Where the Wild Things Are


This is an adaptation of Maurice Sendak's classic children's story. In this adaptation, Max has trouble getting the attention he demands at home. After throwing a fit he runs away and travels a distance to an island where the Wild Things live. After spending some time there and growing up a bit (emotionally) he realizes he needs to return home, and is ready to better contribute to his family life.

Entertainment Value - C

This was an OK show, with potential to be really good. For a kids show, the tone was rather depressing throughout, even the music did nothing to brighten up the film. The colors through out were a drab gray and brown, maybe a little too artsy for its good. The 5 year old behavior in an older kid was a little annoying. The Wild Things were not as wild as I thought they should be, no gnashing teeth or too terrible roars. I guess it is a children's story and can't afford to get too out of hand. I wouldn't go out of my way to watch this one. Save your self 96 minutes and read the book again.

Moral Value - Failure to Communicate? - 4

What a lonely life Max led! The movie did a decent job showing that the mom loved her son, but it was kind of odd she didn't mention anything about calling the police or running out after him searching for hours in the rainy night. I liked the ending in the book a whole lot better, where Max never actually leaves his room, but when he "returns" he finds his dinner waiting for him and it's still hot.

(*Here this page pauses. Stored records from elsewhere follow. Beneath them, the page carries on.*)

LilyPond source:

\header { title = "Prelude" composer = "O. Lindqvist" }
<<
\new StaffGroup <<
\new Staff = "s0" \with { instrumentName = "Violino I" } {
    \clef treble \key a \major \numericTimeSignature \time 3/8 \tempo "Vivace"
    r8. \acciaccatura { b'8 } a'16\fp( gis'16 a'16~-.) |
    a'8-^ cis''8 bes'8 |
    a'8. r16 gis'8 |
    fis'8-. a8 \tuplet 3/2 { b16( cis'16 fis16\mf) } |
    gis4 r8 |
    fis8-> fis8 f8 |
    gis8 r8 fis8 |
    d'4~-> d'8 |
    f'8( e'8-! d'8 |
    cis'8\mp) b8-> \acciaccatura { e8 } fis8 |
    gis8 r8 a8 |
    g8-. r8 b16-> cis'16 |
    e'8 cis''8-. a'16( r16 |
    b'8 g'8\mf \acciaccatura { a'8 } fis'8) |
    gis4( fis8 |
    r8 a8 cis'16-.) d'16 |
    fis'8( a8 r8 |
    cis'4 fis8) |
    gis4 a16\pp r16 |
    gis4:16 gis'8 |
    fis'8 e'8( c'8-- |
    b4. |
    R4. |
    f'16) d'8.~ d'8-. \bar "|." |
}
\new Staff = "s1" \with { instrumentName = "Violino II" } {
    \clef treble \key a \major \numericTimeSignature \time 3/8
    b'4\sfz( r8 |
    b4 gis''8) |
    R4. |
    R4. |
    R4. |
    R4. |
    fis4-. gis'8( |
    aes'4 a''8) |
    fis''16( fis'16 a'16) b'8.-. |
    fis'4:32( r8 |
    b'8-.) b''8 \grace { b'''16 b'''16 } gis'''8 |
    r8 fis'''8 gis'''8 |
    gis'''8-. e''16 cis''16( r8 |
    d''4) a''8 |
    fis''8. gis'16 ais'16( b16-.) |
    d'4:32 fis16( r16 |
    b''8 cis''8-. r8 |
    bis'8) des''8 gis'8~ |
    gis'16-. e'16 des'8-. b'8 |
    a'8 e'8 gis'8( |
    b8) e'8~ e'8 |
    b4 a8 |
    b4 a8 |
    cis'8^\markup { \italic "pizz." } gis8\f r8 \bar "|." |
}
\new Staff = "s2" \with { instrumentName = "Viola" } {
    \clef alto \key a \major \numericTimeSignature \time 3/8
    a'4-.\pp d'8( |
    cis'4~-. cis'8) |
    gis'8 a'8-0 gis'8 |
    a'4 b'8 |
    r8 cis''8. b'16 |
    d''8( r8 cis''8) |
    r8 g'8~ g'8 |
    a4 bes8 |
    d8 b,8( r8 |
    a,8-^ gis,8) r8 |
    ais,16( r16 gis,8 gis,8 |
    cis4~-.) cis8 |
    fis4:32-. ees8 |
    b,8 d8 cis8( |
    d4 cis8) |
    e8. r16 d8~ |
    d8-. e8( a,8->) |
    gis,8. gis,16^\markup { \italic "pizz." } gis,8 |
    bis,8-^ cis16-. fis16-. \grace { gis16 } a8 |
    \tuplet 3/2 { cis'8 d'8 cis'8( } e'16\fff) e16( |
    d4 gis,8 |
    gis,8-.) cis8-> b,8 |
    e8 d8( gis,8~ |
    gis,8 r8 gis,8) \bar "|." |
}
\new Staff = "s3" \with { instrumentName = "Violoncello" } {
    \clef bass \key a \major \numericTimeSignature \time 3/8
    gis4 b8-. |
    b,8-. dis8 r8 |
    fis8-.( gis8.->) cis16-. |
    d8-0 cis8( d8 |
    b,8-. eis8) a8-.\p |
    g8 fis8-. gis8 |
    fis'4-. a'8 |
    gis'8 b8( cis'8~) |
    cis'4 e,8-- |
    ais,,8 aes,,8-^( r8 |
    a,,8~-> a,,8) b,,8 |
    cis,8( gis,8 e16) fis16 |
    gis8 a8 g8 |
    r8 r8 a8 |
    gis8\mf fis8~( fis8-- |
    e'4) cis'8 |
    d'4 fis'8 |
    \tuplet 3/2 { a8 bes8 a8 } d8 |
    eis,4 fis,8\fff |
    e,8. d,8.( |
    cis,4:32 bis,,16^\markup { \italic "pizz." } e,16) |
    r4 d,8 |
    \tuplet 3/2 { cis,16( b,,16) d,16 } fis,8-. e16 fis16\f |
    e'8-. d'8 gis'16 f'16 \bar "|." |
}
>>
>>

There is a lot of trying to "fit in." Max tries to fit in with his sister's friends; Carol tries to fit in with Judith and the other Wild Things; both end up stumbling over their lack of self-control and social skills.

Max really gets a good look at his own life when he becomes the person responsible for making all the Wild Things happy (the role he thought his mother owned back home). He realizes that it's no party being in charge, that life is tough for everyone all around and you've just got to carry on. The strongest message I found in the film was in seeing Max realize that stepping outside of himself really helped him put his behavior in perspective; he began to understand that he was not the only person in the world, and that others deserve happiness as well, to which he needed to learn to contribute.

It was kind of cool how they mapped a lot of Max's, Claire's, and the Mom's personalities in the different Wild Things. Obviously the place wasn't real and was more a figment of Max's imagination, but I think they did a good job representing his imaginative journey.